Parameter Types
I want to look at a particular pattern in C# code, about collection parameter types. We are reminded that if we e.g. have a method such as:
public List<ProcessResult> ProcessCustomers(List<Customer> customers)
This would be more useful if List<T>
is lowered to a base type, typically IEnumerable<T>
. So this is often turned into:
public IEnumerable<ProcessResult> ProcessCustomers(IEnumerable<Customer> customers)
Is this more useful? Yes and no. The rule does not apply to the return value, it has been over-applied. IMHO, It should be:
public List<ProcessResult> ProcessCustomers(IEnumerable<Customer> customers)

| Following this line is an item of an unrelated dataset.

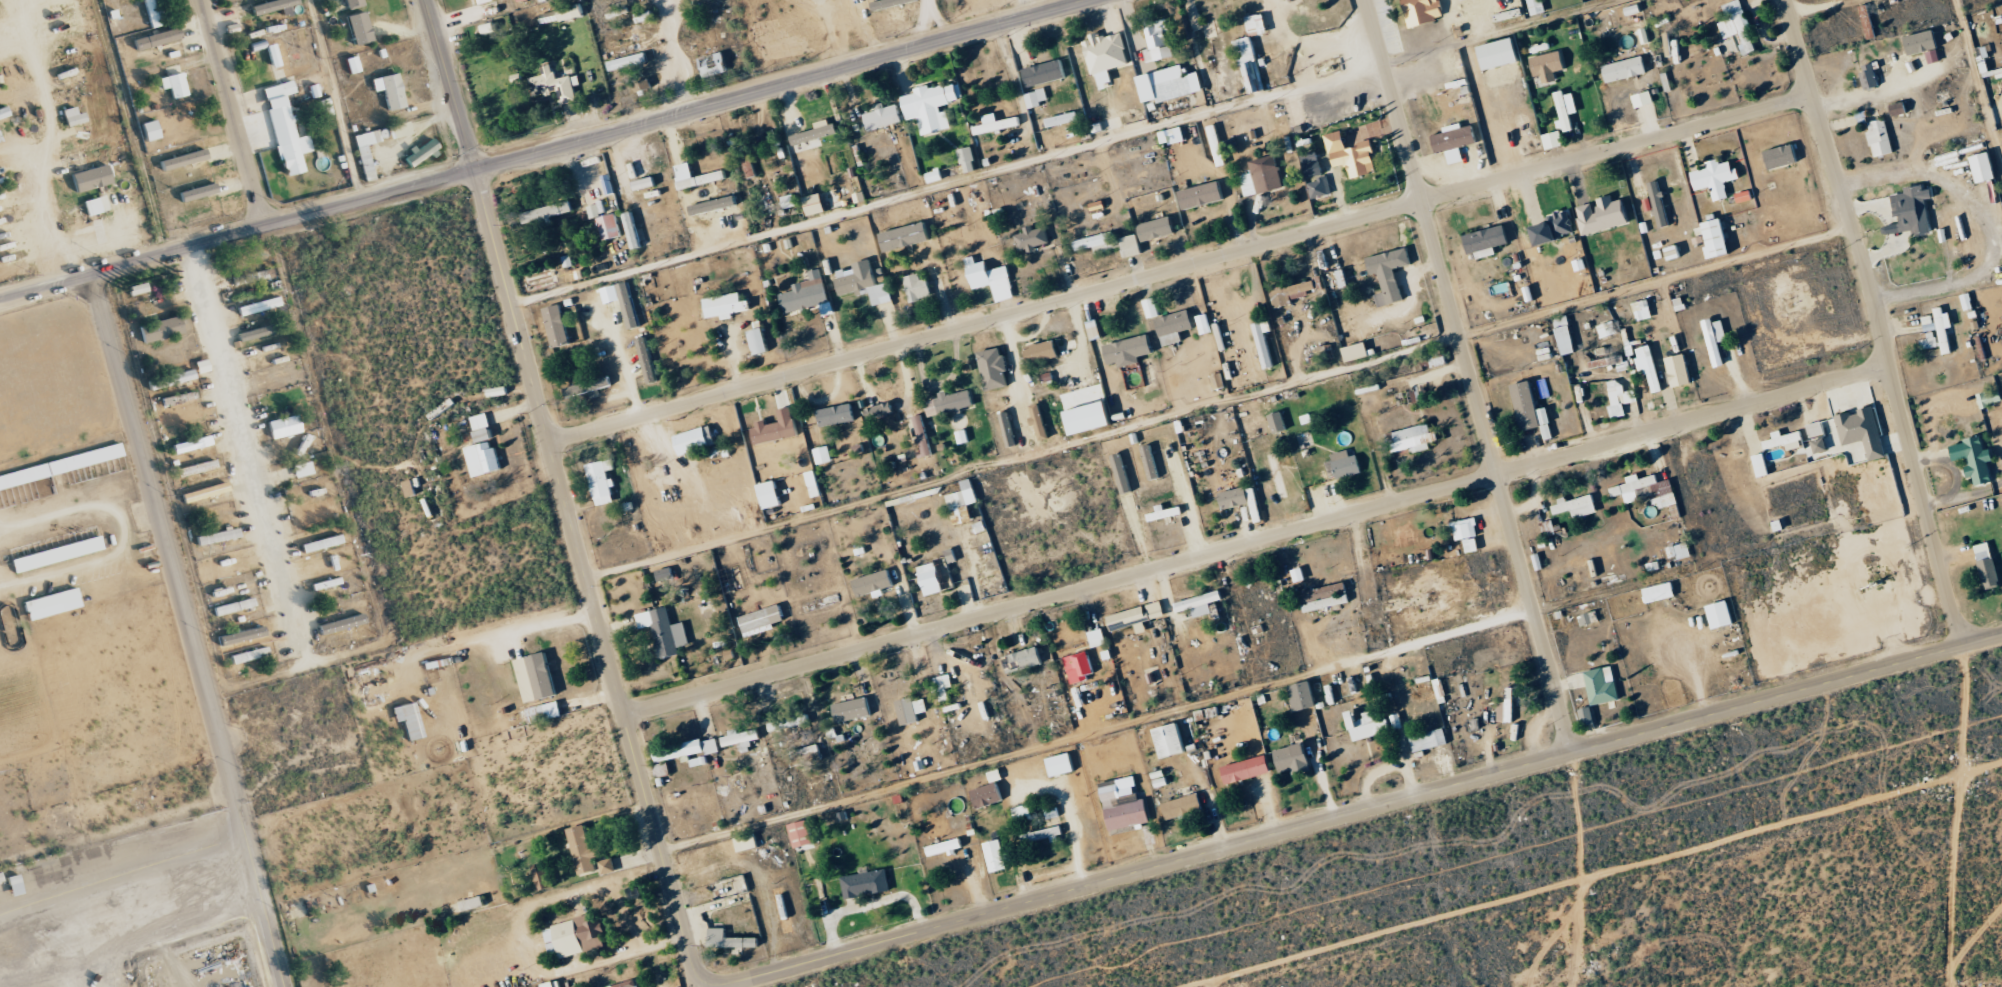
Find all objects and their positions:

When we change the type of the parameter to the method from List<Customer>
to IEnumerable<Customer>
we make the method more useful,
as the weaker contract is easier to meet. So when I have code like this, the final ToList()
becomes optional:
var customersToProcess = someCustomers
.Where(c => SomePredicate(c))
.ToList(); // not needed any more
// I can now process a list, an array or a LINQ query iterator
// as all of them are IEnumerable<Customer>
var results = ProcessCustomers(customersToProcess);
Then we change the return value List<ProcessResult>
to IEnumerable<ProcessResult>
and it’s not the same. We might need to do:
var results = ProcessCustomers(customersToProcess)
.ToList(); // I need a list, thanks
The weaker returned type means that the caller can do fewer things with it. It’s the reverse of a parameter!
Inversion
If I have a method typed:
ProcessResult DoTheThing(ParamType someParam)
then I can call it with ProcessResult aValue = DoTheThing(paramValue);
.
But I can also use a subtype of ParamType
for the input parameter and - note the inversion - assign it to a base type of ProcessResult
. e.g. object resultValue = DoTheThing(subTypeParamValue);
.
So I get the most value when the input types are a more base type (with more sub types) and the return type is a more derived type (with more base types).
Standards and guidelines
But using the IEnumerable<T>
or other base interface is a guideline! Not exactly. Here are the guidelines for Collection Parameters and for Collection Properties and Return Values.
Note how they differ: For parameters, it is:
DO use the least-specialized type possible as a parameter type. Most members taking collections as parameters use the
IEnumerable<T>
interface.
Where “least-specialized type” refers to a base class or interface.
For return values, this guidance is not present, instead we have:
CONSIDER using subclasses
Variance
The “smell” that alerted me to this difference was an abundance of methods that made a List<T>
, return it typed as an IEnumerable<T>
, to callers who immediately call .ToList()
on it,
because they need the list functionality back, or have the warning about “Possible multiple enumeration of IEnumerable”.
This is a bit like Covariance and Contravariance.
C# uses the keywords in
and out
for these,
because in
(contravariant, using a less derived type) is used for input values, but the inverse, out
(covariant, using a more derived type) is used for returning values.
Conclusions
The practice of using a base type (with a weaker contract) for input parameters to a method where possible, does not also apply to the return value. It is inverted.
The input parameters to a method should be the weakest type that the method can easily use. e.g. if we lower the parameter type from e.g. List<Customer> customers
to IEnumerable<Customer> customers
and there are no issues with the method’s code, then do that. This gives the caller maximum flexibility of values to give to the method.
However, the return value to the method can be the strongest type that the method can easily return. e.g. if the results are a list, then return it as a list e.g. List<ProcessResult>
instead of typing it as IEnumerable<ProcessResult>
. If we can do this without changing to code or introducing a .ToList()
that you might not want, consider doing it. This gives the caller maximum flexibility of what to do with the results.
Intent matters too, once you are no longer always returning the lowest type possible. Are the results a list generated in the method? Then return it as a list. Is the list actually part of the object state? Then you probably don’t want the caller using the list methods .Add()
and .Remove()
on it, so you should return a copy, a IReadOnlyCollection<T>
or just an IEnumerable<T>
.
But, don’t force the method return type if it can’t “easily return” as said above. If the method is e.g. part of a LINQ pipeline, then leave it as an IEnumerable<T>
return and allow the caller choice of when to reify it.